02/09/2026
El otro día, hablando con una persona, me empezó a decir cosas de mí que admiraba.
Decisiones que había tomado.
Cosas que había construido.
Momentos en los que había seguido adelante aunque estuviera cansada.
Esfuerzos que, vistos desde fuera, parecían enormes.
Y yo pensaba: “bueno… lo hago sin más.”
Y ahí me di cuenta de que quizá nos acostumbramos muy rápido a nuestras propias conquistas.
Lo que un día te dio miedo, hoy forma parte de tu rutina.
Lo que te costó años construir, termina pareciéndote “lo normal”.
Lo que exigió renuncias, constancia, incertidumbre o muchísimo trabajo… un día deja de impresionarte porque ya vives dentro de ello.
Y quizá por eso necesitamos, de vez en cuando, mirarnos con un poquito de distancia.
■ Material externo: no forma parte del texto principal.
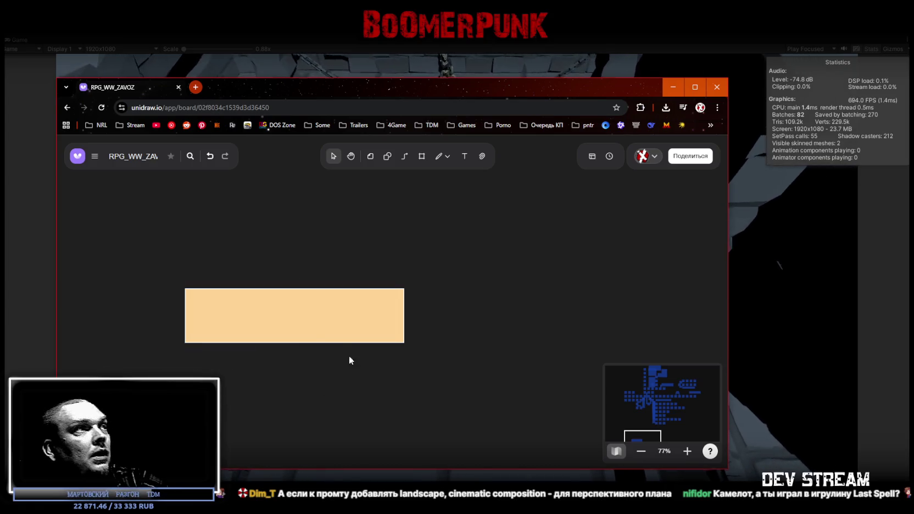
# Step: Type a test label 'фыв', then erase the orange rectangle's text and maximize the browser
pyautogui.doubleClick(311, 324)
pyautogui.write('фыв')
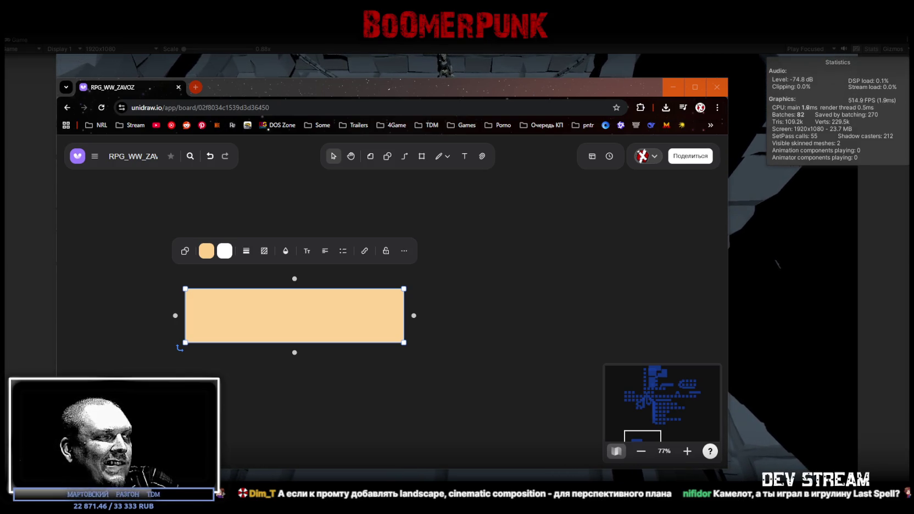
pyautogui.doubleClick(291, 321)
pyautogui.write('озу')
No para inflarnos el ego, sino para no olvidar todo lo que ha hecho falta para llegar hasta aquí 🙏🏻
Porque tú conoces una parte de tu historia que nadie más conoce.
Las veces que dudaste.
Las que pensaste en dejarlo.
Lo que tuviste que aprender.
Lo que sacrificaste.
Lo que hiciste incluso sin tener ninguna garantía de que fuese a salir bien.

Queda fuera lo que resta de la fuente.